La moitie des entreprises crees ferment pendant les 3 premieres annees, la cause principale est que le marche vise n'existait pas. On ne dira jamais assez qu'il faut etudier le besoin et le marche vise pour determiner si il existe et si il est suffisant pour permettre le developpement de l'entreprise (penser aussi que des concurrents peuvent s'y attaquer aussi). Une etude marketing est indispensable pour reduire les risques de se planter car il n'y a pas de client pour un service ou un produit.
 
le 14 Avr. 07 à 16h11
Edition
  
Dusty a écrit:
Je comprends pourquoi toute ces entreprises se sont développé aux états-unis. Ils ont le goût du risque et sont ambitieux. Ca me fait quand même rêvé ça... (même si je fais tout pour ne pas adorer ce pays ).

Je trouve le ton de l'article un brin enthousiaste quand même, ça présente le fonctionnement idéal du système mais pas un mot sur les disfonctionnement.

C'est un peux comme si on résumait la vie d'un français par un article du genre:
ANPE lorsqu'un français cherche du travail il lui suffit de s'inscrire pour se voir proposer des offres adapté à son profil et des formations pour booster sa carrière
SECU les français sont remboursé pour l'intégralité de leur frais de santé, ils sont tous pris en charge quelque soit le problème
....

Bref c'est un peux trop superficiel comme article.
 
le 14 Avr. 07 à 16h20
Edition
  
Vraiment captivant comme sujet ! ... d'autant plus qu'il donne envi de se lancer dans l'aventure Startupienne !

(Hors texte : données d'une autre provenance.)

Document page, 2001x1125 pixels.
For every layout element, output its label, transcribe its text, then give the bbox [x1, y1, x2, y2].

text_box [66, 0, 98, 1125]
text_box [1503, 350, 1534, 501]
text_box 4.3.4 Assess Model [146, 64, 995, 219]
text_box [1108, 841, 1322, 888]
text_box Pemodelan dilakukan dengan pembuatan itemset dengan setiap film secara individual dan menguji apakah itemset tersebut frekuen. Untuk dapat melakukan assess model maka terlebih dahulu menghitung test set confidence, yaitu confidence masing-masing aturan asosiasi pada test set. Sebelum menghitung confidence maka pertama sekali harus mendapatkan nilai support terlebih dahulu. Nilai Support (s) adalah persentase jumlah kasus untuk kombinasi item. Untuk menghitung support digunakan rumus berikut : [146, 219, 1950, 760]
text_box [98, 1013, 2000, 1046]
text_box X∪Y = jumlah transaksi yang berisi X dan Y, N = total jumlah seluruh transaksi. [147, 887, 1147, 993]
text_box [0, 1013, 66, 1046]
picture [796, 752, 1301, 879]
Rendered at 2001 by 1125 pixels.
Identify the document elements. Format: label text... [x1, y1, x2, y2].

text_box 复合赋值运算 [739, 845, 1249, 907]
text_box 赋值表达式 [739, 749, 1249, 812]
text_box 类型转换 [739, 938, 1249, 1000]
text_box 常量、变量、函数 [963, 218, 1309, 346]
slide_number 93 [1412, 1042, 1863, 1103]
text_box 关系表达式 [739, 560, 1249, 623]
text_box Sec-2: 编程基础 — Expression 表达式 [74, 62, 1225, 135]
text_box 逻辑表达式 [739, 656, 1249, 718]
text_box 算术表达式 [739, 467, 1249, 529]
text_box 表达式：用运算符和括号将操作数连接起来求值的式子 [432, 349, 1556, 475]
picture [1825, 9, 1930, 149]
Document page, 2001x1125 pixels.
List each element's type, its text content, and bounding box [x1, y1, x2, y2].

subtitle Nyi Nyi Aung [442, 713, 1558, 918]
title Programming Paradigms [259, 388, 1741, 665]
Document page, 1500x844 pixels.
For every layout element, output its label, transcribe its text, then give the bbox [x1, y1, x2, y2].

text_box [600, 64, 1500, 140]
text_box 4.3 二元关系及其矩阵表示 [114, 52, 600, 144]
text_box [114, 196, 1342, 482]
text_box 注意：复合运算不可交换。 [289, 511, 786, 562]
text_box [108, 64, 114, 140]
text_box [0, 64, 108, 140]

J'ajouterais que c'est très bien écrit ! ... Continues comme ça cher Erwan (qui soit dit en passant, a le meilleur métier du monde!
 
le 14 Avr. 07 à 16h35
Edition
  
Nutz a écrit:
Bref c'est un peux trop superficiel comme article.


Question de public vise, ayant fait des etudes de commerce/gestion je vais te dire qu'il est incomplet, imprecis, etc. Maintenant il faut aussi voir a qui tu t'adresses, cet article est suffisement bien construit pour etre comprehensible par tous et suffisement interessant pour donner l'envie a certains d'aller chercher plus loin.